[Revision tracking records]
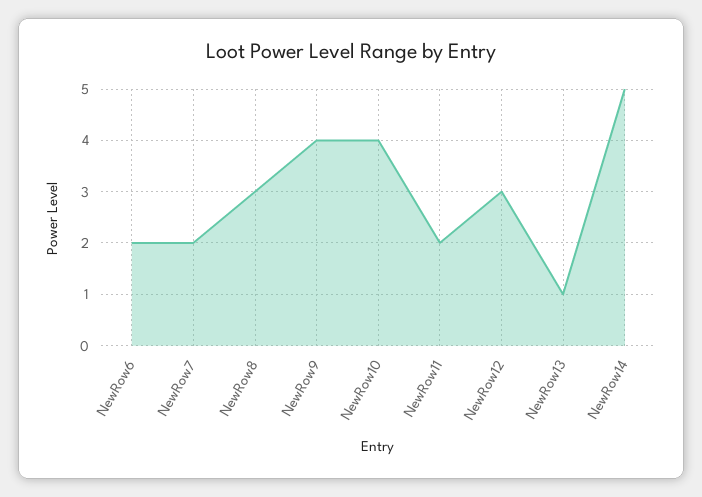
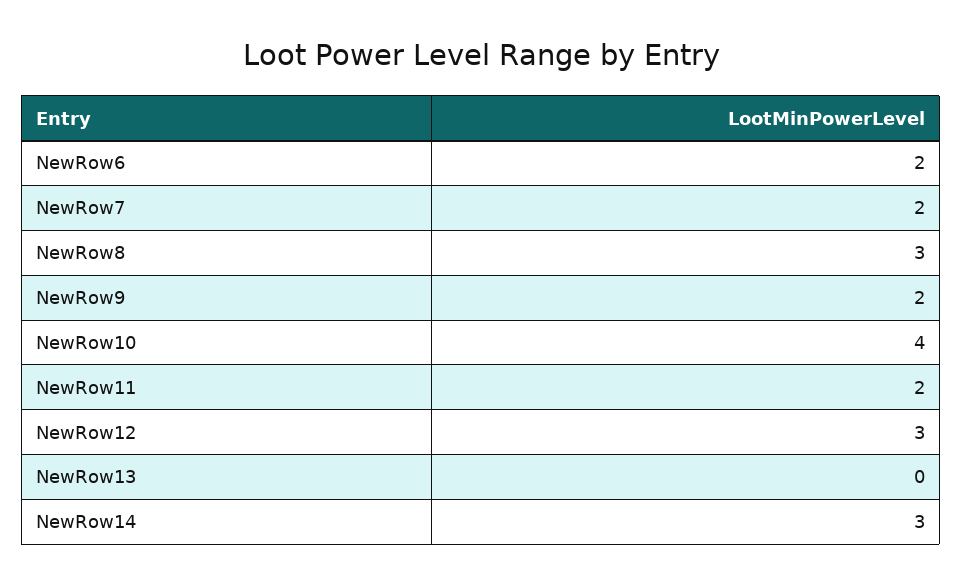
NewRow9: 4 -> 2
NewRow13: 1 -> 0
NewRow14: 5 -> 3

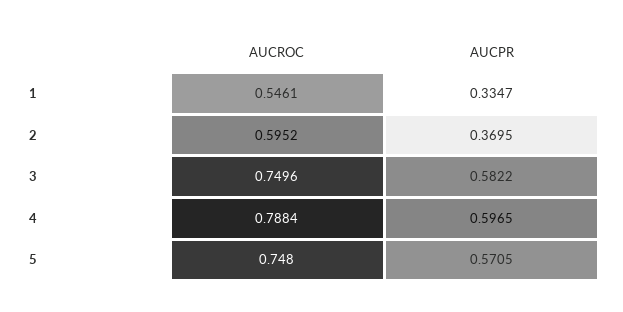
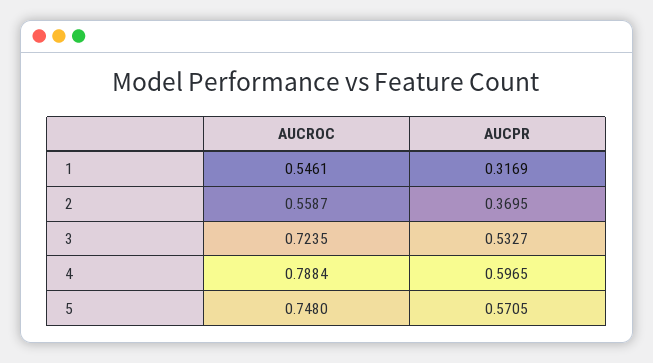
AUCPR, 1: 0.3347 -> 0.3169
AUCROC, 2: 0.5952 -> 0.5587
AUCROC, 3: 0.7496 -> 0.7235
AUCPR, 3: 0.5822 -> 0.5327

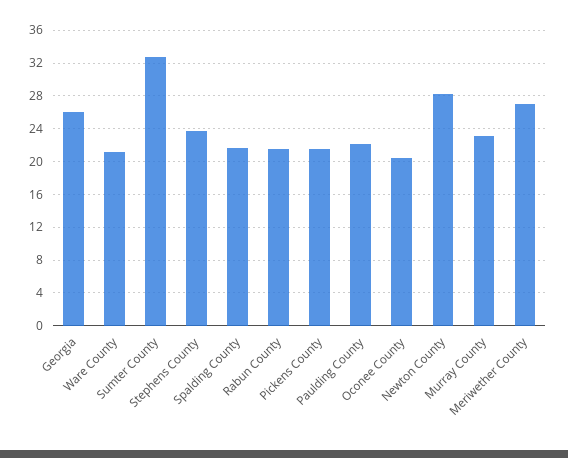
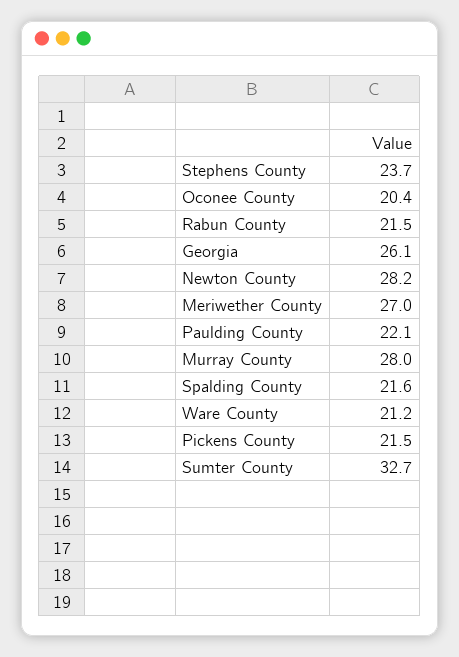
Murray County: 23 -> 28

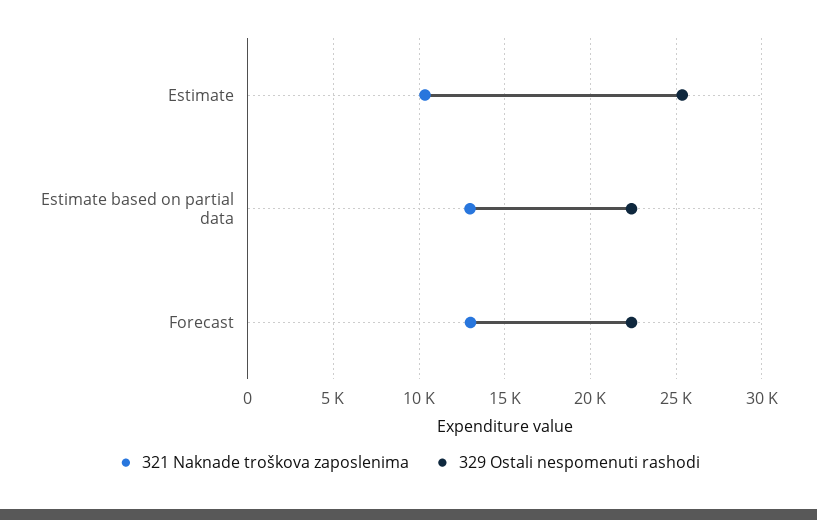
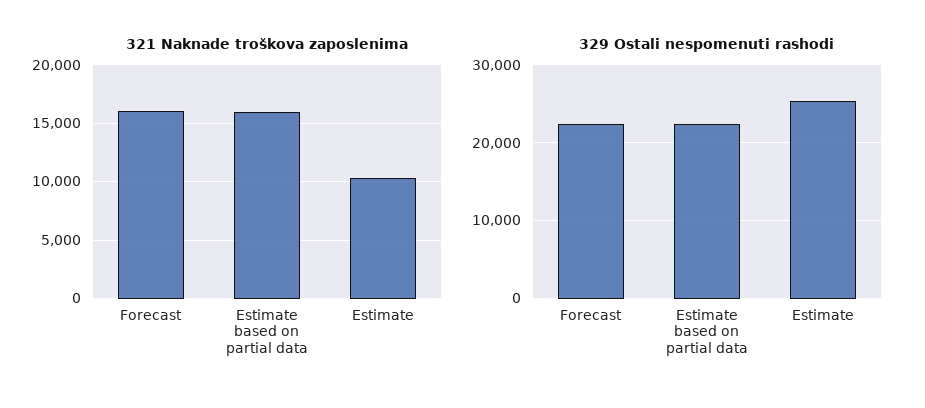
321 Naknade troškova zaposlenima, Estimate based on partial data: 13000 -> 16000
321 Naknade troškova zaposlenima, Forecast: 13000 -> 16000

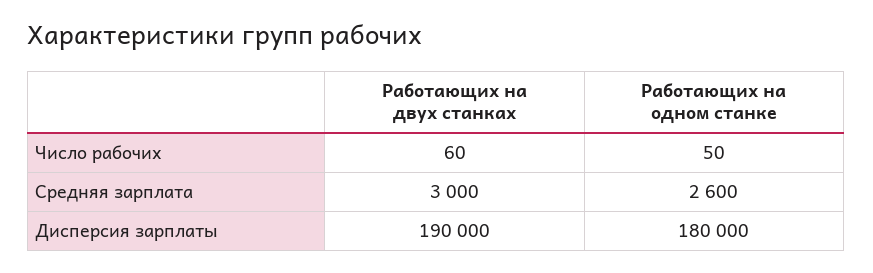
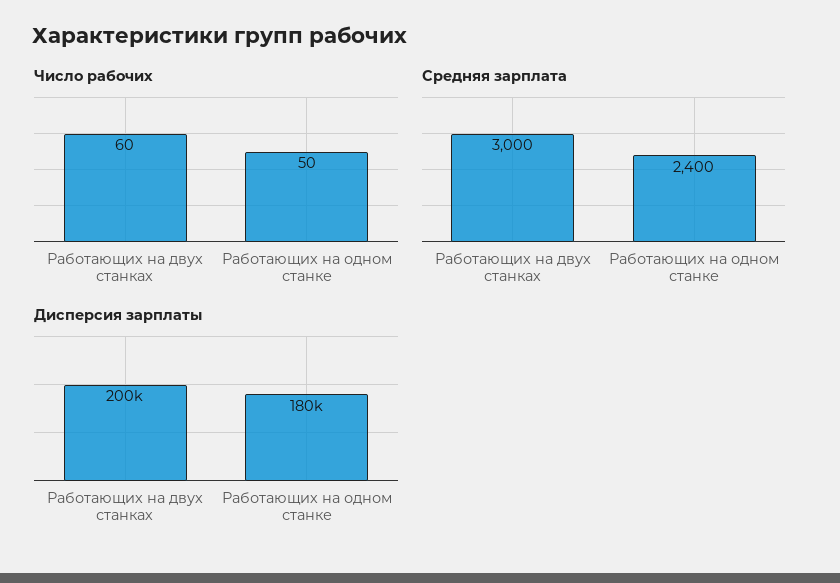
Средняя зарплата, Работающих на одном станке: 2600 -> 2400
Дисперсия зарплаты, Работающих на двух станках: 190000 -> 200000

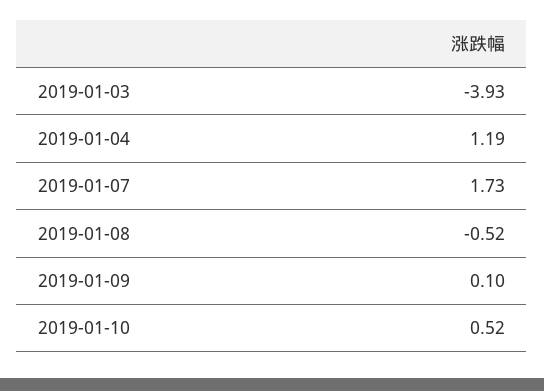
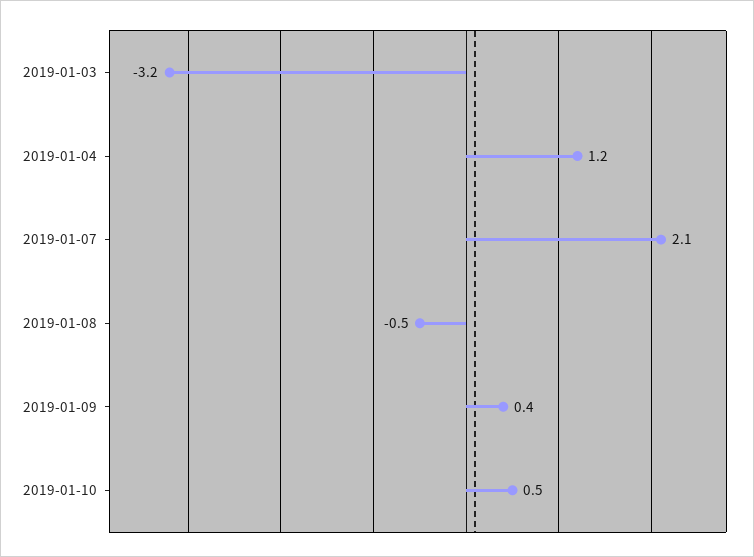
2019-01-03: -3.93 -> -3.2
2019-01-07: 1.73 -> 2.1
2019-01-09: 0.1 -> 0.4

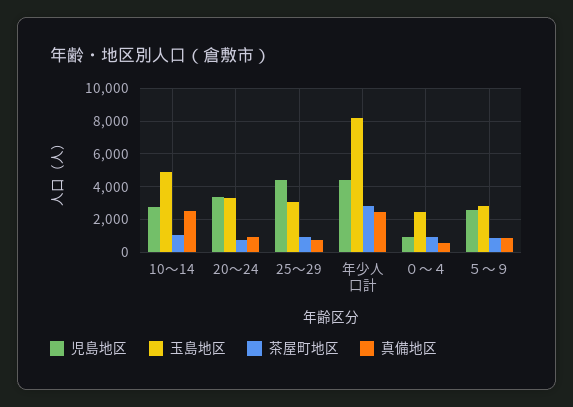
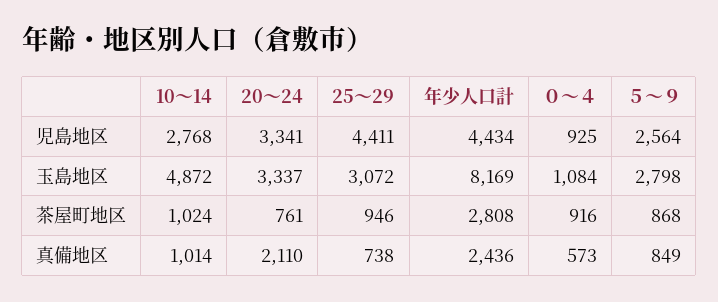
真備地区, 10～14: 2500 -> 1014
真備地区, 20～24: 1000 -> 2110
玉島地区, ０～４: 2500 -> 1084

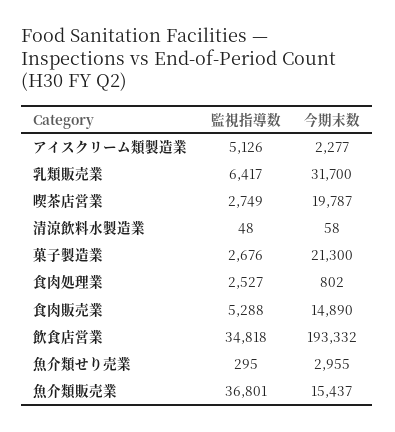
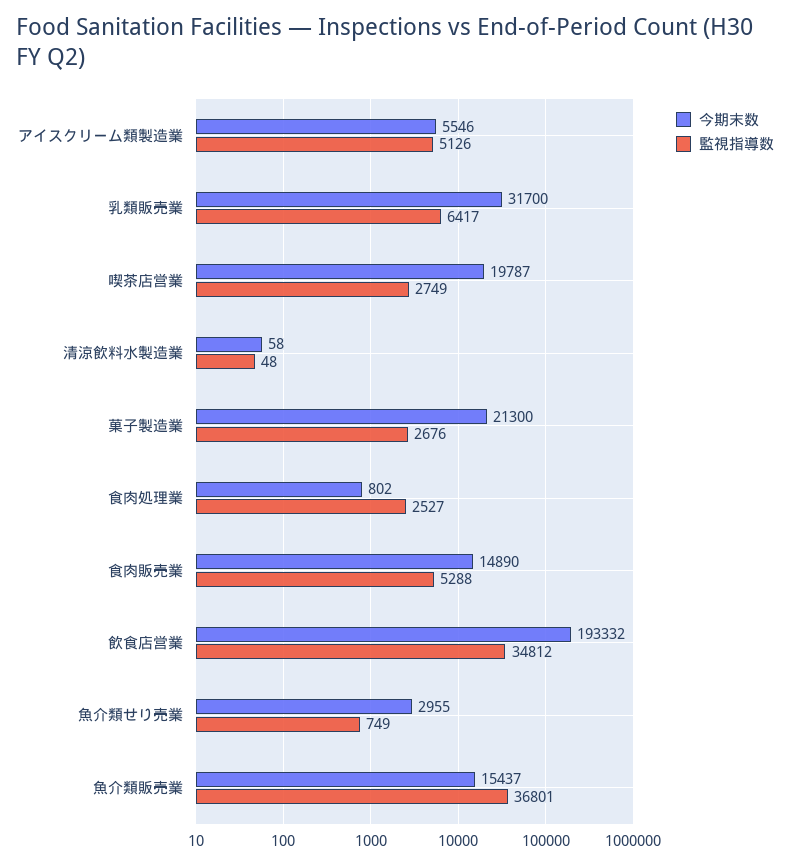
今期末数, アイスクリーム類製造業: 2277 -> 5546
監視指導数, 飲食店営業: 34818 -> 34812
監視指導数, 魚介類せり売業: 295 -> 749

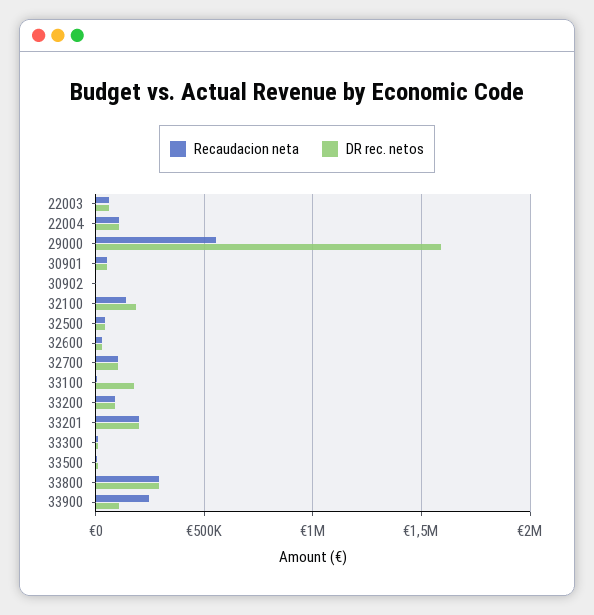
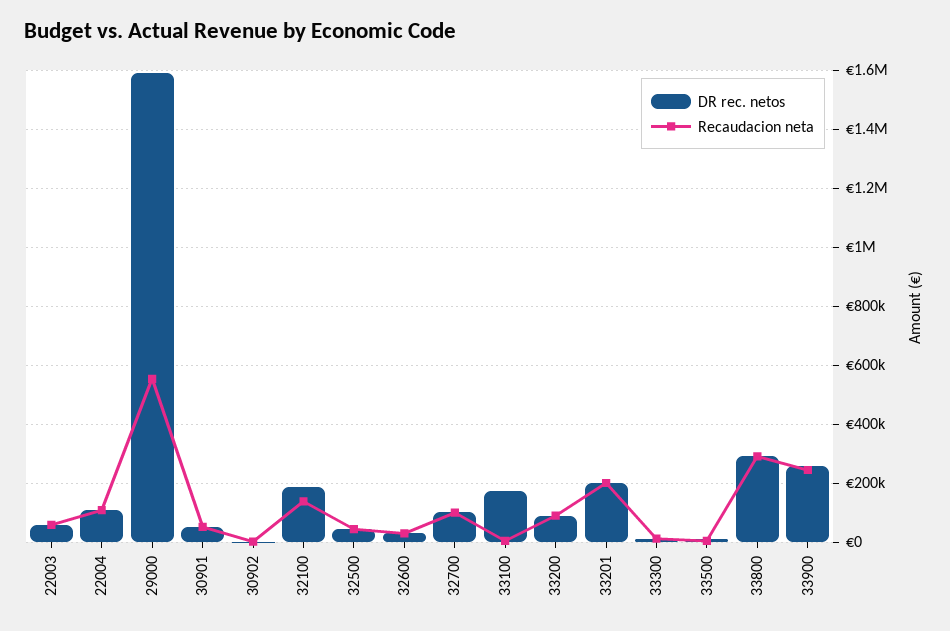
DR rec. netos, 33900: 100000 -> 250000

— WHAT THIS TASK INVOLVES —
What is needed is an exact repetition of every entry, without the pictures.

— SOLUTION TO THIS TASK —
NewRow9: 4 -> 2
NewRow13: 1 -> 0
NewRow14: 5 -> 3

AUCPR, 1: 0.3347 -> 0.3169
AUCROC, 2: 0.5952 -> 0.5587
AUCROC, 3: 0.7496 -> 0.7235
AUCPR, 3: 0.5822 -> 0.5327

Murray County: 23 -> 28

321 Naknade troškova zaposlenima, Estimate based on partial data: 13000 -> 16000
321 Naknade troškova zaposlenima, Forecast: 13000 -> 16000

Средняя зарплата, Работающих на одном станке: 2600 -> 2400
Дисперсия зарплаты, Работающих на двух станках: 190000 -> 200000

2019-01-03: -3.93 -> -3.2
2019-01-07: 1.73 -> 2.1
2019-01-09: 0.1 -> 0.4

真備地区, 10～14: 2500 -> 1014
真備地区, 20～24: 1000 -> 2110
玉島地区, ０～４: 2500 -> 1084

今期末数, アイスクリーム類製造業: 2277 -> 5546
監視指導数, 飲食店営業: 34818 -> 34812
監視指導数, 魚介類せり売業: 295 -> 749

DR rec. netos, 33900: 100000 -> 250000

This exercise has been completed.